The British Society of Cinematographers awarded him with their Lifetime Achievement Award “in celebration of over four decades of consistently outstanding, world class cinematography”. They also nominated him for Best Cinematography four times (“The Reader”, “Dirty Pretty Things”, “Michael Collins” and “The Mission”) and gave him the award for “The Killing Fields” in 1984.
Last year, the Camerimage Festival gave him the Lifetime Achievement Award as well, and nominated him in 2005 for a Golden Frog for his work on crime drama “The Three Burials of Melquiades Estrada”, directed by Tommy Lee Jones. At Cannes in 1988, he was nominated for the Palme d’Or and won the Grand Prize of Jury and the Prize of Ecumenical Jury for the film “A World Apart”.
Many documentaries that Menges filmed were so dangerous, especially those he filmed for Adrian Cowell, because they traveled into dangerous regions and took enormous risks. He worked with many more famous directors including Sean Penn and John Mackenzie, but his best known collaboration is the one with Ken Loach.
11. Gökhan Tiryaki (Turkey)
Tiryaki is a Turkish director of photography who started his career in 1991 as a cameraman, but since 1996 he has been working with award-winning Turkish filmmaker Nuri Bilge Ceylan, and this duo is really great at making visually stunning films.

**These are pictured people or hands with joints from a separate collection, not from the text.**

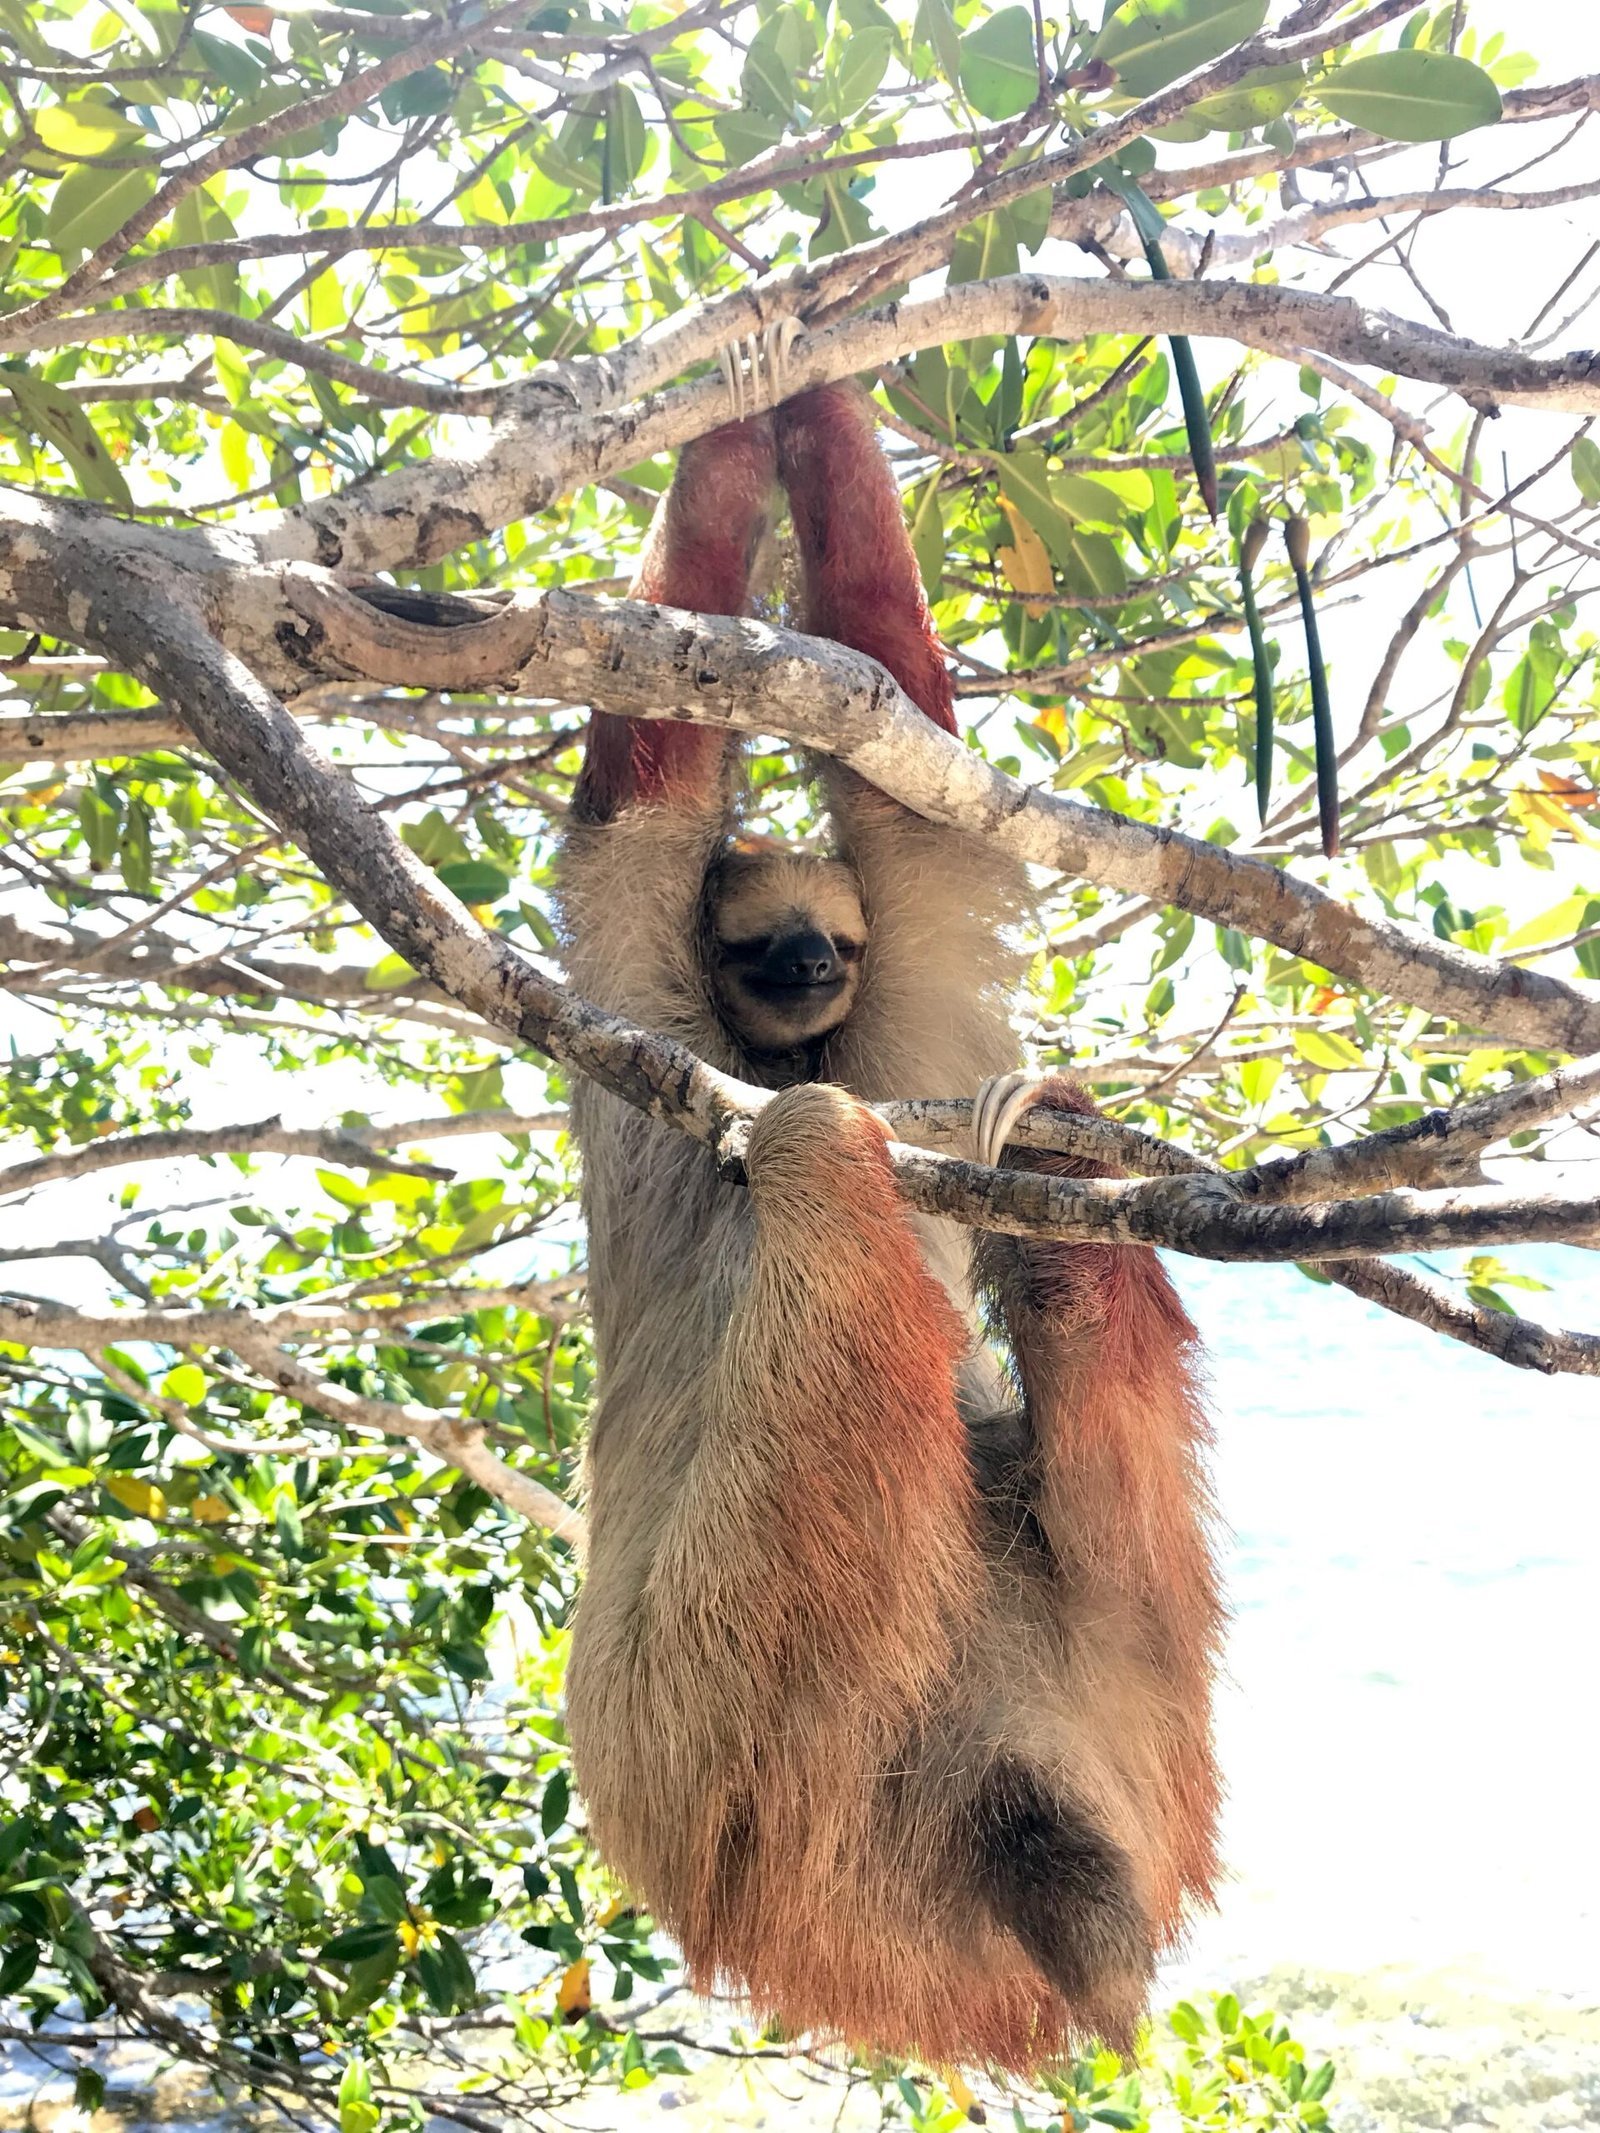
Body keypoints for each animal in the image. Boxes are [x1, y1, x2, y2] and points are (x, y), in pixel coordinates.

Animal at [556, 379, 1221, 2073]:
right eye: (760, 943)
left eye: (832, 942)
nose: (803, 970)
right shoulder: (639, 988)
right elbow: (651, 784)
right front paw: (756, 357)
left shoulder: (906, 966)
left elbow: (894, 745)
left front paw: (791, 377)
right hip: (713, 1735)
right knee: (821, 1277)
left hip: (1132, 1693)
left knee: (1108, 1490)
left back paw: (1048, 1188)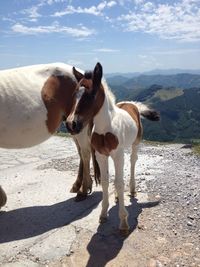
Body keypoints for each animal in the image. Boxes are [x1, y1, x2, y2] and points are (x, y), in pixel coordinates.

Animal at [0, 62, 99, 209]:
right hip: (72, 125)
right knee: (81, 152)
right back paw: (78, 186)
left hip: (80, 124)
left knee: (85, 153)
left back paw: (82, 190)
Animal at [66, 62, 160, 234]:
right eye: (74, 94)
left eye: (91, 95)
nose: (71, 124)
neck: (105, 128)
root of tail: (132, 103)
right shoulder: (101, 155)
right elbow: (105, 182)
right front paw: (103, 214)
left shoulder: (117, 154)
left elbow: (119, 182)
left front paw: (123, 221)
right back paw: (117, 195)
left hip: (134, 145)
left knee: (132, 162)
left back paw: (132, 189)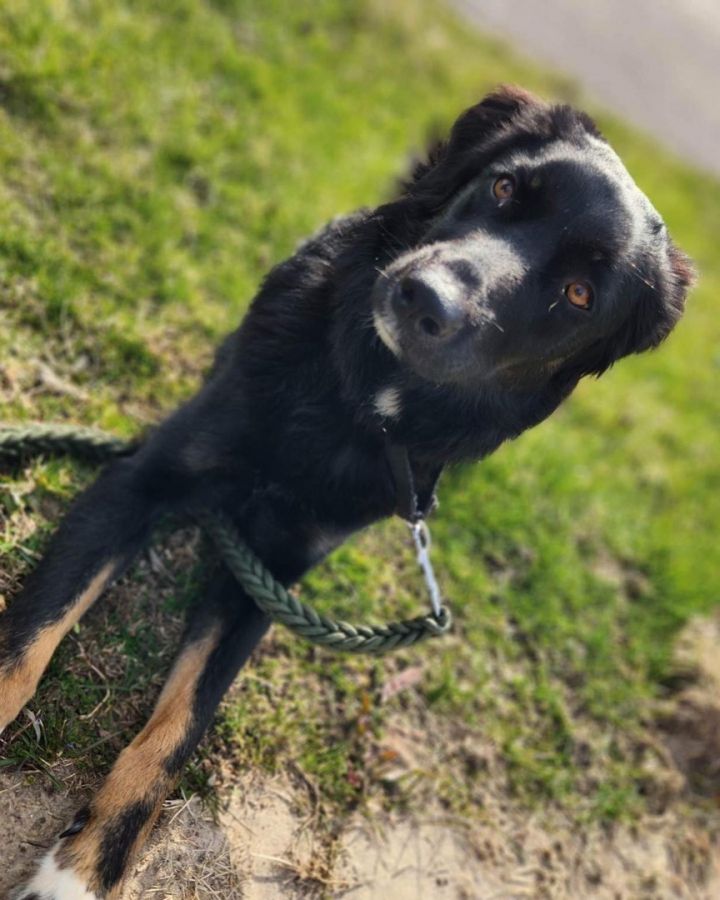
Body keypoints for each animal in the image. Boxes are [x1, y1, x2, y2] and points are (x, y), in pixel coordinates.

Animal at [2, 86, 696, 900]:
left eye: (579, 294)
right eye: (503, 189)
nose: (426, 298)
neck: (363, 396)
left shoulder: (269, 577)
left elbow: (179, 729)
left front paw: (82, 872)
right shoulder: (139, 480)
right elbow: (25, 647)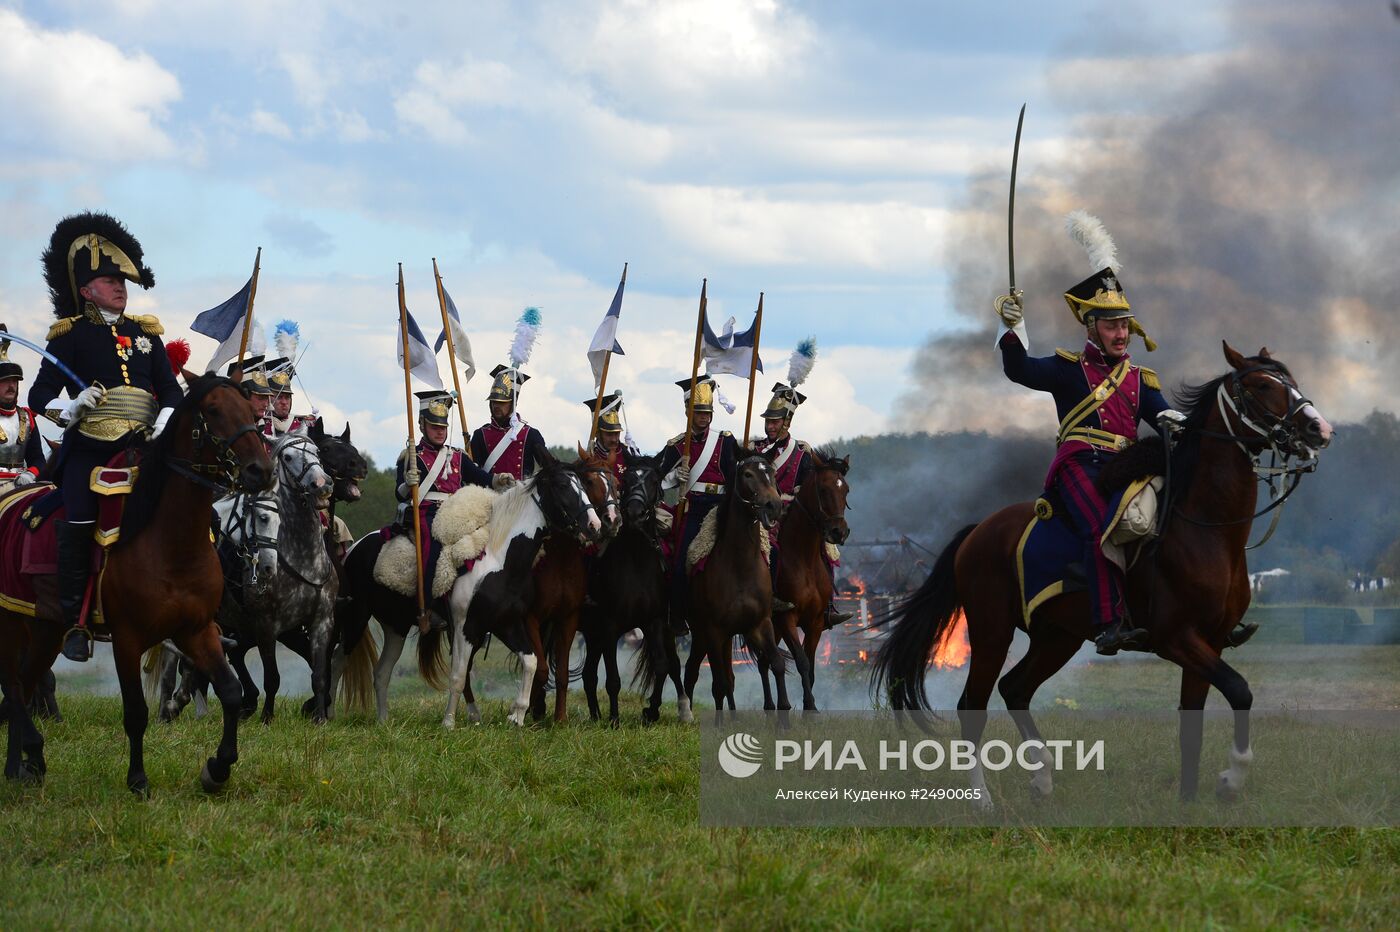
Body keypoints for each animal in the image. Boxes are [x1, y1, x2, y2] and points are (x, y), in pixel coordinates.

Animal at [0, 375, 270, 794]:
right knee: (14, 687)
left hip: (45, 627)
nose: (261, 470)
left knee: (24, 685)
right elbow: (136, 712)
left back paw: (21, 765)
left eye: (251, 412)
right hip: (12, 622)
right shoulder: (127, 639)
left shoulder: (197, 630)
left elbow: (228, 690)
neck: (171, 544)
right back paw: (30, 753)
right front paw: (138, 780)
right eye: (213, 410)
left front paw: (217, 768)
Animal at [680, 450, 789, 710]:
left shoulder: (760, 624)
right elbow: (719, 684)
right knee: (694, 673)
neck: (740, 567)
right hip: (701, 634)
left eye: (772, 473)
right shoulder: (713, 631)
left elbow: (777, 663)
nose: (774, 506)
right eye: (748, 474)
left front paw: (784, 709)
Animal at [756, 447, 851, 708]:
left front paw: (809, 706)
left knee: (766, 661)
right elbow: (801, 662)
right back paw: (771, 706)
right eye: (823, 489)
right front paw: (808, 706)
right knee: (763, 662)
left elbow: (811, 668)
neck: (804, 560)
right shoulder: (787, 619)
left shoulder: (815, 623)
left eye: (846, 490)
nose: (839, 532)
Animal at [873, 344, 1332, 800]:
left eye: (1290, 379)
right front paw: (1232, 777)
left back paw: (1042, 777)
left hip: (1058, 636)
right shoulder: (1175, 639)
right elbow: (1239, 689)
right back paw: (983, 801)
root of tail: (979, 530)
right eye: (1262, 385)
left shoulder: (1211, 641)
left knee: (1015, 688)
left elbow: (1194, 724)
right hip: (992, 632)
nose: (1319, 428)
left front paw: (1189, 801)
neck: (1206, 529)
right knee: (973, 706)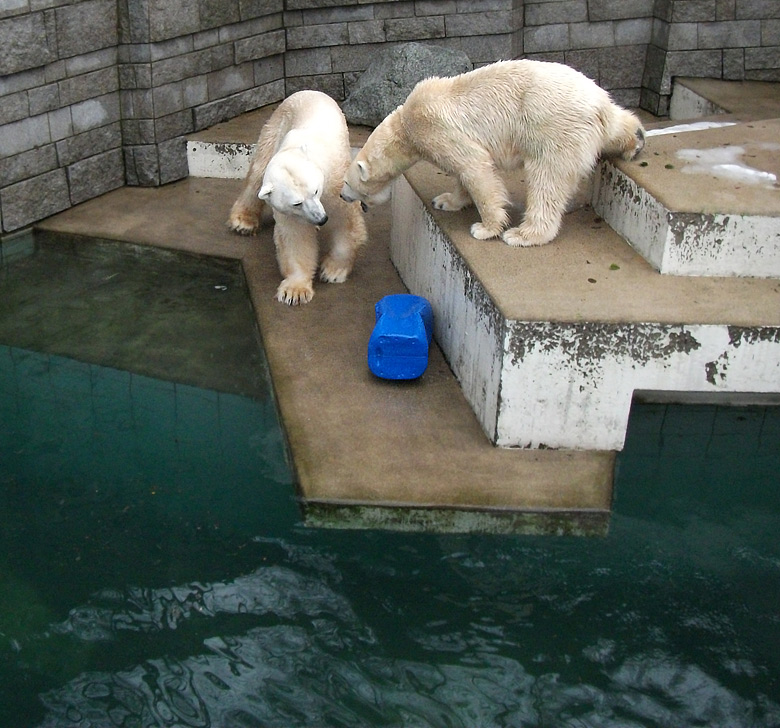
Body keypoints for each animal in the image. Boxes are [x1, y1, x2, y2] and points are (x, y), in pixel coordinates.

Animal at [229, 89, 368, 304]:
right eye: (297, 203)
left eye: (316, 190)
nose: (321, 218)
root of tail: (307, 91)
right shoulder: (289, 212)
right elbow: (295, 237)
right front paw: (295, 291)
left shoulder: (336, 185)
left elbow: (346, 223)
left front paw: (333, 271)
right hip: (275, 128)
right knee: (257, 176)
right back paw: (243, 222)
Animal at [342, 60, 644, 247]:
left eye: (346, 183)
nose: (343, 196)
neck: (405, 124)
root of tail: (597, 105)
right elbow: (463, 174)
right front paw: (446, 201)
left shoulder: (435, 129)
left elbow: (475, 167)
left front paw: (485, 228)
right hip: (593, 120)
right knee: (617, 125)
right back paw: (637, 140)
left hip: (553, 128)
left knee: (547, 180)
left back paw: (523, 234)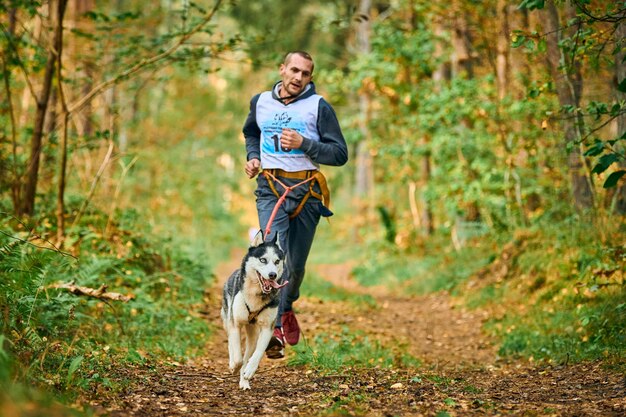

Tiryaki was nominated for the European Film Award Carlo di Palma for Best Cinematography in 2012 for Nuri’s crime drama “Bir Zamanlar Anadolu’da”, aka “Once Upon a Time in Anatolia”. This film was nominated and won many awards at some of the most prestigious film festivals, including Cannes and the European Film Awards.
It’s the story about a group of men searching for a dead body and the cinematography in that film is brilliant. The budget was not big, but Tiryaki knew how to handle that. He used a lot of natural light of blue hour, but also a great and sometimes improvised artificial light to describe characters. There’s also beautiful landscapes filmed with wide-angle lenses to look more dramatic, and a lot of other delightful things that just can’t be revealed here, but watched.
This duo made a few more visually interesting films like “Winter Sleep” in 2014, which won awards, including the FIPRESCI Prize and Palme d’Or at Cannes, and “Three Monkeys” in 2008, which brought the Cannes Palme d’Or to Nuri, but also a nomination for Best Cinematography at the Asia Pacific Screen Awards for Tiryaki.